Turner files amicus brief for Obama’s immigration executive action

Good.

Mayor Sylvester Turner

Mayor Sylvester Turner

The city of Houston has added its voice to a friend of the court brief in the looming U.S. Supreme Court showdown over President Obama’s late-2014 executive actions on immigration, Mayor Sylvester Turner said Tuesday.

Calling the president’s decisions “common sense and humane,” Turner urged the court to overturn lower court injunctions that have blocked the implementation of Obama’s plans.

“A favorable ruling would remove the fear of deportation and separation that more than 200,000 eligible immigrants in the greater Houston metropolitan area live with every day,” the mayor said. “This lawsuit is bad for the economy, hurts families and has stalled desperately needed changes to the federal government’s immigration policies. These are individuals who are business owners, customers, students and parents who simply want a brighter future.”

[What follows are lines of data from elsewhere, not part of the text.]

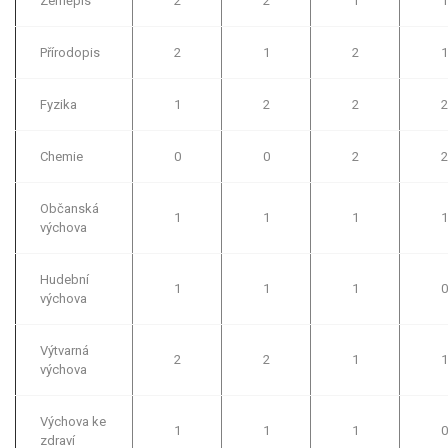
Zeměpis
2
2
1
1
Přírodopis
2
1
2
1
Fyzika
1
2
2
2
Chemie
0
0
2
2
Občanská
1
1
1
1
výchova
Hudební
1
1
1
0
výchova
Výtvarná
2
2
1
1
výchova
Výchova ke
1
1
1
0
zdraví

See here for the background, and here for the Mayor’s press release, which touts the city’s Office of International Communities and Refugee Affairs for folks who are looking to achieve citizenship and need a little help.

Also getting into the amicus game are Congressional Democrats.

More than 200 Democrats are backing a new amicus brief that will be filed later Tuesday with the high court, arguing the controversial actions Obama took in November 2014 that could defer deportations and grant work permits to more than 4 million immigrants in the United States illegally are both legal and constitutional.

The renewed effort from Democrats comes as House Republicans are also mulling whether to get involved in the high-stakes case. Speaker Paul Ryan (R-Wis.) said last week that the House will vote on a resolution to allow lawmakers to file an amicus brief in Texas vs. United States, calling Obama’s executive actions a “direct attack on the Congress’ Article I powers under our Constitution.”

Now, Democrats are quickly trying to counter the GOP’s offensive against Obama’s actions.

The new amicus brief from Democrats also delves deeper into a new legal question that the Supreme Court will consider: whether Obama violated the “Take Care” clause, which essentially calls on the president to “take care” that laws are faithfully executed.

Democrats are insisting that Obama is not violating the “Take Care” clause because the executive actions are well within the authority of Homeland Security Secretary Jeh Johnson, whose sprawling agency oversees immigration matters.

Because Congress sets aside a finite amount of money for deporting undocumented immigrants every year (that figure is generally estimated at 400,000 immigrants annually, while there are an estimated 11 million undocumented immigrants in the United States), Homeland Security officials have to set priorities for who to deport with those limited resources. Obama’s executive actions lay out such priorities, and because Democrats believe doing so is within Johnson’s authority, it “by definition reflects the faithful execution of the law,” Democrats say.

The executive action “reflects the decision by [Johnson], acting within finite congressional appropriations insufficient to remove every removable noncitizen, to channel DHS’s enforcement efforts according to a set of removal priorities,” the Democratic lawmakers wrote in a draft of the brief obtained by POLITICO in advance of its release. “That is not a deviation from the obligation to faithfully execute the laws; rather, it is a fulfillment of it.”

Oral arguments are scheduled for April 18. I’m sure there will be plenty more filings before then.